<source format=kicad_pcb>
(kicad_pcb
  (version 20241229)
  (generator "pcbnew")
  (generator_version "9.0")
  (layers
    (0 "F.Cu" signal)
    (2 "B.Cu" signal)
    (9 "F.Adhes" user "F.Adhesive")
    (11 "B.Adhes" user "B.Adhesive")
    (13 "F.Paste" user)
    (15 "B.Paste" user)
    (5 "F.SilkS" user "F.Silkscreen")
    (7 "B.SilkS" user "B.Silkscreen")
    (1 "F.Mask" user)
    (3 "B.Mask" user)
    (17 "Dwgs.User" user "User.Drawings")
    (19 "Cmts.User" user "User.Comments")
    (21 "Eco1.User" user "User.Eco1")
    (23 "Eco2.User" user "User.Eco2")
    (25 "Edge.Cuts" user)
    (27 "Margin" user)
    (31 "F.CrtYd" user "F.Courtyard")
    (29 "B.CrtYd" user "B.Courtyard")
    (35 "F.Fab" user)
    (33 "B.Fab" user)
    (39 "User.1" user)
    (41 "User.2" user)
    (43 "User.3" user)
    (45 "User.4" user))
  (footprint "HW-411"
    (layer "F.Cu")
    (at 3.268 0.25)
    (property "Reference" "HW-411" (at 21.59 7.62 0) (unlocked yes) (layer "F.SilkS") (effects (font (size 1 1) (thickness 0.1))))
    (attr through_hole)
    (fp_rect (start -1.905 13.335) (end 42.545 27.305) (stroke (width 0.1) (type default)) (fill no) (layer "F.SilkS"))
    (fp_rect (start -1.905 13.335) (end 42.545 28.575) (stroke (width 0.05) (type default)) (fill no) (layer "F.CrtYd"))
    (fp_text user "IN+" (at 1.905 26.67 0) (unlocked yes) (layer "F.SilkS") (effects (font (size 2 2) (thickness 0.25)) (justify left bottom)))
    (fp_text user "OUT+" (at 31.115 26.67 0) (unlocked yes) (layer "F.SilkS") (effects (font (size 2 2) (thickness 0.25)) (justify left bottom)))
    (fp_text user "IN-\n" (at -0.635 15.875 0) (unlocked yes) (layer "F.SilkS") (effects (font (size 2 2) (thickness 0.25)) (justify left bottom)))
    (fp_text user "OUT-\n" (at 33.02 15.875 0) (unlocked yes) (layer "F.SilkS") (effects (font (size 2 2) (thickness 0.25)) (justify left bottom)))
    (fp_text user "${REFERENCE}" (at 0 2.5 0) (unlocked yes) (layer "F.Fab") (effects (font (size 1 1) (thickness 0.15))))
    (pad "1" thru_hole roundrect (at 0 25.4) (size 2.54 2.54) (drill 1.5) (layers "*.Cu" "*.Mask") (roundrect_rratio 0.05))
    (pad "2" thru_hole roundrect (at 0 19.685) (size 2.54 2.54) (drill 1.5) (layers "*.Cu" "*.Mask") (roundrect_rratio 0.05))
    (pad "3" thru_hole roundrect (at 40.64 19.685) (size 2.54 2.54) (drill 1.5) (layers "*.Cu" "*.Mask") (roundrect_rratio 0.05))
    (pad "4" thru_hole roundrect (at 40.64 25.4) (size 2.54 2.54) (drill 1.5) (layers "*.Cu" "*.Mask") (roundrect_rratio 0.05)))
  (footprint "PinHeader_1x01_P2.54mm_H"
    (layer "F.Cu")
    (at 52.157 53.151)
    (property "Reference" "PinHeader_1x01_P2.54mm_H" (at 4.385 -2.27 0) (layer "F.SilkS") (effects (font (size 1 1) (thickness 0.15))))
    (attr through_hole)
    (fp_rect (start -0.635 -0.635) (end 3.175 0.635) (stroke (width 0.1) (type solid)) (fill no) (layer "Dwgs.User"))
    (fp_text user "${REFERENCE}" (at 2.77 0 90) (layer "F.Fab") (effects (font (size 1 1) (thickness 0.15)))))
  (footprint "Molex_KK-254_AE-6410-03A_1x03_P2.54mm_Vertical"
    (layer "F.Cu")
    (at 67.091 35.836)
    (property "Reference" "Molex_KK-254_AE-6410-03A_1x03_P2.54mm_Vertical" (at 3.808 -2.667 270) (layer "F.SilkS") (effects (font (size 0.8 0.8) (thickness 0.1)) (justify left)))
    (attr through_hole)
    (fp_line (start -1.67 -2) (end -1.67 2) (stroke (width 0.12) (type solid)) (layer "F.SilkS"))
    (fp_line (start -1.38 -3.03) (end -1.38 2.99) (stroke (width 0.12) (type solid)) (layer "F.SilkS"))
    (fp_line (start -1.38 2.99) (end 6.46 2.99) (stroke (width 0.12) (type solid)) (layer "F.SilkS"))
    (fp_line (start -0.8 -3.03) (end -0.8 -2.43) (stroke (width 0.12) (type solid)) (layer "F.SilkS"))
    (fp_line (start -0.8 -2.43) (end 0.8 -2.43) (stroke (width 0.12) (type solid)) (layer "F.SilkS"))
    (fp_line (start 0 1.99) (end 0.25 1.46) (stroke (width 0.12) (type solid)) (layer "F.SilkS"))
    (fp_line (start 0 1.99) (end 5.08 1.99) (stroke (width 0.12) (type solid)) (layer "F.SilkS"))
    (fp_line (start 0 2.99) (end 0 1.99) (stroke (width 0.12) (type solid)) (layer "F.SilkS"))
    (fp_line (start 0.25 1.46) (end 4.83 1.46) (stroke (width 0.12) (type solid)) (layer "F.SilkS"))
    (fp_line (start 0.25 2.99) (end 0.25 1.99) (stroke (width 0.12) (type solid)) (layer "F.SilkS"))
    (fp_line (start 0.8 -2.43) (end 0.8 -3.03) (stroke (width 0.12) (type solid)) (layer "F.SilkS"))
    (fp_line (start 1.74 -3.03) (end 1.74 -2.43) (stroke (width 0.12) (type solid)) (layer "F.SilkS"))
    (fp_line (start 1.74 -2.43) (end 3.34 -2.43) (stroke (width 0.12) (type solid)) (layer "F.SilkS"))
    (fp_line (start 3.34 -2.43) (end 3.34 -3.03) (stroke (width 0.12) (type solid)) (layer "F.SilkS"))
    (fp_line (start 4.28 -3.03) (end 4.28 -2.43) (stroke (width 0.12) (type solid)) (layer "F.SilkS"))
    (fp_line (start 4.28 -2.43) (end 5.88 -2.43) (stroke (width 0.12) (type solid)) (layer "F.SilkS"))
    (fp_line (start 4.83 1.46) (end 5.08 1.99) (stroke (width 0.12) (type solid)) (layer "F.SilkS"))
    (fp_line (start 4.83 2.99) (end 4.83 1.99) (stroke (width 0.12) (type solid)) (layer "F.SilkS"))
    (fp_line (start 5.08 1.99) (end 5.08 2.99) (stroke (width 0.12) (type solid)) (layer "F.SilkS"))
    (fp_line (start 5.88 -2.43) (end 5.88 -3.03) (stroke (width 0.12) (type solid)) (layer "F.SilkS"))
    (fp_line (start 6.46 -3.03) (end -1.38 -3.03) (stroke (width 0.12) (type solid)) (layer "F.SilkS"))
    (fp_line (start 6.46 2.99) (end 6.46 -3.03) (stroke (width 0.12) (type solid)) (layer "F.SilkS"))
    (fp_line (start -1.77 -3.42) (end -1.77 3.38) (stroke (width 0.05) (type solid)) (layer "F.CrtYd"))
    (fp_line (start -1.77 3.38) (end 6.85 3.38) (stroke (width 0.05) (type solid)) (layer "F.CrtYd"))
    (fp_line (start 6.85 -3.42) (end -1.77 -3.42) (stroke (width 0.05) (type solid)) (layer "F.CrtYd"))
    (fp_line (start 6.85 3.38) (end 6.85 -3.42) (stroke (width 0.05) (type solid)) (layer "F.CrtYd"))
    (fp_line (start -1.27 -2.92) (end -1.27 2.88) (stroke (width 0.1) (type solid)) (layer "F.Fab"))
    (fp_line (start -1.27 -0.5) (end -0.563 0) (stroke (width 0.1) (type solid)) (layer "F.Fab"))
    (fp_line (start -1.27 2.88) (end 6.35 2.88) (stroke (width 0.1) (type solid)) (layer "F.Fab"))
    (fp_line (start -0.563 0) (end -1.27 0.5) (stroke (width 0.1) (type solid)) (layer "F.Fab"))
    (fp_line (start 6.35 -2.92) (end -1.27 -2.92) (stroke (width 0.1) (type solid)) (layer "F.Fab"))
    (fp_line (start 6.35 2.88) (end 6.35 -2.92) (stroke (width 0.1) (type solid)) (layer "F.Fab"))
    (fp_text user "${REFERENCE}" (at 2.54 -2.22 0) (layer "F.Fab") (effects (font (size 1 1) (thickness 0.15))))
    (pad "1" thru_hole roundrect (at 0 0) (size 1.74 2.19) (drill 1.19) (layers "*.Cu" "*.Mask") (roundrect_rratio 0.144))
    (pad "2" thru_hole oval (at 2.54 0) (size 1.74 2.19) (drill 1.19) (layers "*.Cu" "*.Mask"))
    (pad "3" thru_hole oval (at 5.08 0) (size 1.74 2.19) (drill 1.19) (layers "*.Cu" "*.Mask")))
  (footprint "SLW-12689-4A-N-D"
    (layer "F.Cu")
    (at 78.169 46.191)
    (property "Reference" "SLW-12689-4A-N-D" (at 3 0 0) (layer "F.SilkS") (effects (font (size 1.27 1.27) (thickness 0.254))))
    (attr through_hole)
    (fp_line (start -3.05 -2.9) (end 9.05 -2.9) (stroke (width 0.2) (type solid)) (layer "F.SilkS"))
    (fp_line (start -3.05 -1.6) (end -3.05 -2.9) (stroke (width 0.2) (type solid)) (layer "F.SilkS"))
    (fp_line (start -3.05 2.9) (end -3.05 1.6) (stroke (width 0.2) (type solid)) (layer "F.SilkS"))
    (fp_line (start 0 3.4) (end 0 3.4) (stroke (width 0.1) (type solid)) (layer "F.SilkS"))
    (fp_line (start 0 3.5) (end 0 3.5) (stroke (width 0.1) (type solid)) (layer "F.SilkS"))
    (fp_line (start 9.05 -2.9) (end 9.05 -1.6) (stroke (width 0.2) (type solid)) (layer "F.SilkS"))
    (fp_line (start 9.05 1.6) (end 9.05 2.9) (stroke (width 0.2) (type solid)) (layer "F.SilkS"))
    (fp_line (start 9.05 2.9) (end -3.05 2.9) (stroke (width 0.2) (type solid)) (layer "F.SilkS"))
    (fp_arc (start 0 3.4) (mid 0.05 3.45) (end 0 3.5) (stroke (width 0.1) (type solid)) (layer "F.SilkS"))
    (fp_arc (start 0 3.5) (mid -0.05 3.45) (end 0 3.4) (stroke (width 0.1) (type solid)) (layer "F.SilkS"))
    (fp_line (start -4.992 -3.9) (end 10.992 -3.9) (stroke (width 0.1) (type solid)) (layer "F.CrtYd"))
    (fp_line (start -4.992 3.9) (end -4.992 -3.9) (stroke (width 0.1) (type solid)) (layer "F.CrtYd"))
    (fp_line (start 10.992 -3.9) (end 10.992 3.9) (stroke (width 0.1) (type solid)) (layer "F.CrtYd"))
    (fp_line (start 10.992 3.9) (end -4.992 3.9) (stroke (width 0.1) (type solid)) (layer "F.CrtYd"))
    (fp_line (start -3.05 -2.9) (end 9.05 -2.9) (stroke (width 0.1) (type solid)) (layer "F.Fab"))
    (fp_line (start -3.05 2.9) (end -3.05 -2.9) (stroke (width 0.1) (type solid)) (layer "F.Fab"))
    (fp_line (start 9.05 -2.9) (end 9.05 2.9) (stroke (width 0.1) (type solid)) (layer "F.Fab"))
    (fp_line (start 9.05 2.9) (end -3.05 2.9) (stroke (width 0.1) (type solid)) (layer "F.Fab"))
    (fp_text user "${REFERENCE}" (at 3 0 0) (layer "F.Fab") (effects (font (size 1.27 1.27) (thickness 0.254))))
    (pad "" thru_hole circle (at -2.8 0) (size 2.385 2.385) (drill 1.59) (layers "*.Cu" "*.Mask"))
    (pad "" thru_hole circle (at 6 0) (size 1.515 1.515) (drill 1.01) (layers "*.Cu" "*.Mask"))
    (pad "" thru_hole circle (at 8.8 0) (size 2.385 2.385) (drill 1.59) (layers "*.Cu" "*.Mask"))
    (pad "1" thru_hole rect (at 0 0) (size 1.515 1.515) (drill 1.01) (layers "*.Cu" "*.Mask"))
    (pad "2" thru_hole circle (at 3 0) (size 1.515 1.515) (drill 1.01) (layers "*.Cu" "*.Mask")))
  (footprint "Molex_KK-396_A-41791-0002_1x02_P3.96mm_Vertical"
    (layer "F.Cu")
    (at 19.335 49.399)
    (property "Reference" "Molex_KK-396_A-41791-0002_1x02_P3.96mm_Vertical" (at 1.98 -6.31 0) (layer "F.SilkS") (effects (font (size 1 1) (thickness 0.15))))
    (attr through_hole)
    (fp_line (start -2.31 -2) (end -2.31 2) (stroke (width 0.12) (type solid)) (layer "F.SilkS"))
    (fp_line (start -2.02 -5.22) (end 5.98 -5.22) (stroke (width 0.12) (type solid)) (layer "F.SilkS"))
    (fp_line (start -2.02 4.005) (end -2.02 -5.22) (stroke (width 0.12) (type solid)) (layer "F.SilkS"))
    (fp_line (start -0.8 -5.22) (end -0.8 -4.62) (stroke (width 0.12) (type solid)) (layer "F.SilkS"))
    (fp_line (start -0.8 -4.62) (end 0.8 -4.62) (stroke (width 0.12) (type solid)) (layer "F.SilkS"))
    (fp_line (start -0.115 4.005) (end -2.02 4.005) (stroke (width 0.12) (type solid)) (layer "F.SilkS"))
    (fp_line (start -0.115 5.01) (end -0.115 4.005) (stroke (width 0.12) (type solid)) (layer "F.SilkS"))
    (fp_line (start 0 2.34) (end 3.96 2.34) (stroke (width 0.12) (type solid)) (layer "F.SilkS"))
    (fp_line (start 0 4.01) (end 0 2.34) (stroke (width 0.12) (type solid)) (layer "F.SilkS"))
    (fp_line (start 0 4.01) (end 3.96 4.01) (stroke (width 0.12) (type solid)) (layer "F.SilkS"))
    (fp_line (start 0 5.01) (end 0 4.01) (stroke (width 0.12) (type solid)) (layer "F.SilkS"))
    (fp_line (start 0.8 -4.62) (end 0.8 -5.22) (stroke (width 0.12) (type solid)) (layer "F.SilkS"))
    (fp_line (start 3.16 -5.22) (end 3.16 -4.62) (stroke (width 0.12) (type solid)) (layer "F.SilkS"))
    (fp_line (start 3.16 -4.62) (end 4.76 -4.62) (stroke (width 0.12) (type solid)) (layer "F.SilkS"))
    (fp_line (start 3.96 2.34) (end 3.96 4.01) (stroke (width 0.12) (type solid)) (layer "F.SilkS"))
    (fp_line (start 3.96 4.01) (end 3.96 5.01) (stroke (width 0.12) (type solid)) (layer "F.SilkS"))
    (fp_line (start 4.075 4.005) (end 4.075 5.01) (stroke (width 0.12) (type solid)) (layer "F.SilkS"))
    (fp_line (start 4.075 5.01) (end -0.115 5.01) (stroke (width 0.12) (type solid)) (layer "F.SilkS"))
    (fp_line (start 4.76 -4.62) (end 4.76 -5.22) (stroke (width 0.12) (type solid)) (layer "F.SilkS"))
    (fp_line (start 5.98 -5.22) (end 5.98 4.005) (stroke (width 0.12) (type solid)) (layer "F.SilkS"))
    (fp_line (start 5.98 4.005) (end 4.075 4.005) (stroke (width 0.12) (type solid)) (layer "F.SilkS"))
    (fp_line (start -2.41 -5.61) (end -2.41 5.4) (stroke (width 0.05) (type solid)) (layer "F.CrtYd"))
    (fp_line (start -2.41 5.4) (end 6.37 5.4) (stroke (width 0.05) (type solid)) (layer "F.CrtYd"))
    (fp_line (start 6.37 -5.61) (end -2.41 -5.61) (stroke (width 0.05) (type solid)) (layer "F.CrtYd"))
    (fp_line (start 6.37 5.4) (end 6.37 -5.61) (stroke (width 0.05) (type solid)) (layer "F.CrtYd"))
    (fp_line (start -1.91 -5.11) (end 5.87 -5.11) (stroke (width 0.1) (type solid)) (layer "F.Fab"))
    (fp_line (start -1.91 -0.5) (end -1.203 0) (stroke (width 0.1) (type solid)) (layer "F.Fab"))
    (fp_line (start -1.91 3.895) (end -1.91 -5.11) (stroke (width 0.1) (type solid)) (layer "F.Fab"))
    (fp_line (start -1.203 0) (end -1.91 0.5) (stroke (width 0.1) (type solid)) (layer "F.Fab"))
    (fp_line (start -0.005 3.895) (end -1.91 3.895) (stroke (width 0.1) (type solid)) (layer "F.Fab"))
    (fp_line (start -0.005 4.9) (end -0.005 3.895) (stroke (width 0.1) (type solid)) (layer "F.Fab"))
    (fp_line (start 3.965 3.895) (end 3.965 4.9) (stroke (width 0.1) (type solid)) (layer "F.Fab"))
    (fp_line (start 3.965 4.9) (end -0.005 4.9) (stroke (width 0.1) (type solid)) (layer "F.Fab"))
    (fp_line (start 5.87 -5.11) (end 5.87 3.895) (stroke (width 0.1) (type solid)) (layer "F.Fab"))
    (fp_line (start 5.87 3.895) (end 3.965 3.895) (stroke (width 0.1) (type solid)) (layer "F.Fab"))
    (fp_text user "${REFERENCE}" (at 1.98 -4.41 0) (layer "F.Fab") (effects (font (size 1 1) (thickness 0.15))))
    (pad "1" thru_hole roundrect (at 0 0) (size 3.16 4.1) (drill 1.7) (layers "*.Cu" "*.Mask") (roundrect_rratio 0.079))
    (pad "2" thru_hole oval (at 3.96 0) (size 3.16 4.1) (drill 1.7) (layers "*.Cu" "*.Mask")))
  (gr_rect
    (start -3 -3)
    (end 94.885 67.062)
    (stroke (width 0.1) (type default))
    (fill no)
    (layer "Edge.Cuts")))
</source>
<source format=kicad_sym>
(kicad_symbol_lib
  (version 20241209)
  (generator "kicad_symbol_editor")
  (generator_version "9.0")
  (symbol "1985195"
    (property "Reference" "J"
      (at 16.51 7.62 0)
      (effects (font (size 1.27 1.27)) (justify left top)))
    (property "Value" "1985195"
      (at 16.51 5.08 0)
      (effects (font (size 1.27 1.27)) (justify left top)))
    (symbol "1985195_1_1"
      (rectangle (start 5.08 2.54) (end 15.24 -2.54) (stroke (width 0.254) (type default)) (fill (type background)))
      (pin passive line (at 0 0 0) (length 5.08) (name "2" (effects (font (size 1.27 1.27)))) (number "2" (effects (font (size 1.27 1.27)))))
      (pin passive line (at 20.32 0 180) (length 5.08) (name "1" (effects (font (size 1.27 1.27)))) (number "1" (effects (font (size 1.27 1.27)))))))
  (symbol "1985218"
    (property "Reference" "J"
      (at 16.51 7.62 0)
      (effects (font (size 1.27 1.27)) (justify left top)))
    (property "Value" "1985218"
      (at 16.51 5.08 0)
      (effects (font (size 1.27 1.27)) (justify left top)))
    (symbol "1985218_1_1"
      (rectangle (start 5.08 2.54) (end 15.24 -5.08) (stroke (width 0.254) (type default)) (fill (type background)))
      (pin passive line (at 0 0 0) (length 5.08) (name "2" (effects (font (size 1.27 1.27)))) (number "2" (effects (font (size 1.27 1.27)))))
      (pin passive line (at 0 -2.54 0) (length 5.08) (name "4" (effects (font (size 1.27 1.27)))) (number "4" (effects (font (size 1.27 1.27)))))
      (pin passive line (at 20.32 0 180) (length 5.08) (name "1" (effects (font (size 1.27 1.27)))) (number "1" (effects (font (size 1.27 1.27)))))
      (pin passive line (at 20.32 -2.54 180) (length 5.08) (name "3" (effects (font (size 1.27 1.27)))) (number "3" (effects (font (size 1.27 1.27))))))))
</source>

__Problem to solve__
Reproduce every line above that contains the string "bottom".

__Response to this exercise__
    (fp_text user "IN+" (at 1.905 26.67 0) (unlocked yes) (layer "F.SilkS") (effects (font (size 2 2) (thickness 0.25)) (justify left bottom)))
    (fp_text user "OUT+" (at 31.115 26.67 0) (unlocked yes) (layer "F.SilkS") (effects (font (size 2 2) (thickness 0.25)) (justify left bottom)))
    (fp_text user "IN-\n" (at -0.635 15.875 0) (unlocked yes) (layer "F.SilkS") (effects (font (size 2 2) (thickness 0.25)) (justify left bottom)))
    (fp_text user "OUT-\n" (at 33.02 15.875 0) (unlocked yes) (layer "F.SilkS") (effects (font (size 2 2) (thickness 0.25)) (justify left bottom)))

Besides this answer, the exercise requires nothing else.